From the line containing "and Lakes |" to the end of the entries, return every line exactly, both ends included, and add nothing.

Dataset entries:
══════════

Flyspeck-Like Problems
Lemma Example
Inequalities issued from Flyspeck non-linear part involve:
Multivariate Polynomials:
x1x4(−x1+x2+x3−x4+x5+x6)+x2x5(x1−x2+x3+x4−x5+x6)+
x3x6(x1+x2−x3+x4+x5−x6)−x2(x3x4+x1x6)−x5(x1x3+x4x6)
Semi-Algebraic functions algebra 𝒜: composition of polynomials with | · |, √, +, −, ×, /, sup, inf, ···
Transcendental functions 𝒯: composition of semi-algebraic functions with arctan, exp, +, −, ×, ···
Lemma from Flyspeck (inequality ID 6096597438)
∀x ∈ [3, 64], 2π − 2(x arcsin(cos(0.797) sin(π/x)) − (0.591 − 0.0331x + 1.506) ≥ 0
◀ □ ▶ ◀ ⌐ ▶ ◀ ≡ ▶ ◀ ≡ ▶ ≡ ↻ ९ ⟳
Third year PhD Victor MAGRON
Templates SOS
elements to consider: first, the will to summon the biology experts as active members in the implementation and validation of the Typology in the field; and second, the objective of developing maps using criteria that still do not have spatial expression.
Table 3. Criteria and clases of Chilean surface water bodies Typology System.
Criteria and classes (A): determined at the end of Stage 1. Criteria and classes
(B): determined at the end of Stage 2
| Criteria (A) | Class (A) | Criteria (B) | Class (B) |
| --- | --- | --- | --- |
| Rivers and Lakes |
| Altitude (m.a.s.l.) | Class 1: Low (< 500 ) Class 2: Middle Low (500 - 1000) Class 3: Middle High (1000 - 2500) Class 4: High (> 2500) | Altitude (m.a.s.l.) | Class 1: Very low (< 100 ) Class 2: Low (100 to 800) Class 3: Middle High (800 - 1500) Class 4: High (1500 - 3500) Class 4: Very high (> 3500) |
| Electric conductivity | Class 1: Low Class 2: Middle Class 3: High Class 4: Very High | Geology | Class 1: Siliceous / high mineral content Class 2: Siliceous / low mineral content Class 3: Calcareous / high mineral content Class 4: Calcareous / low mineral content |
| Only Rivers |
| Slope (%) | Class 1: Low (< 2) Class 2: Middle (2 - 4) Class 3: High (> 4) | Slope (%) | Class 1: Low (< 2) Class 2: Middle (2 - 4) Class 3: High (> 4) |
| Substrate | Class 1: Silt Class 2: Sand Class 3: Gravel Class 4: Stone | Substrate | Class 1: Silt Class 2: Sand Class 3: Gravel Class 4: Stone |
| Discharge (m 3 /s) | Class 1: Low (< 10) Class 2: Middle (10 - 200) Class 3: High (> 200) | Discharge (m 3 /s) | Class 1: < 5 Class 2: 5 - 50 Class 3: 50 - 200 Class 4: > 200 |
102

══════════

ANSWER SPACE:
| Rivers and Lakes |
| Altitude (m.a.s.l.) | Class 1: Low (< 500 ) Class 2: Middle Low (500 - 1000) Class 3: Middle High (1000 - 2500) Class 4: High (> 2500) | Altitude (m.a.s.l.) | Class 1: Very low (< 100 ) Class 2: Low (100 to 800) Class 3: Middle High (800 - 1500) Class 4: High (1500 - 3500) Class 4: Very high (> 3500) |
| Electric conductivity | Class 1: Low Class 2: Middle Class 3: High Class 4: Very High | Geology | Class 1: Siliceous / high mineral content Class 2: Siliceous / low mineral content Class 3: Calcareous / high mineral content Class 4: Calcareous / low mineral content |
| Only Rivers |
| Slope (%) | Class 1: Low (< 2) Class 2: Middle (2 - 4) Class 3: High (> 4) | Slope (%) | Class 1: Low (< 2) Class 2: Middle (2 - 4) Class 3: High (> 4) |
| Substrate | Class 1: Silt Class 2: Sand Class 3: Gravel Class 4: Stone | Substrate | Class 1: Silt Class 2: Sand Class 3: Gravel Class 4: Stone |
| Discharge (m 3 /s) | Class 1: Low (< 10) Class 2: Middle (10 - 200) Class 3: High (> 200) | Discharge (m 3 /s) | Class 1: < 5 Class 2: 5 - 50 Class 3: 50 - 200 Class 4: > 200 |
102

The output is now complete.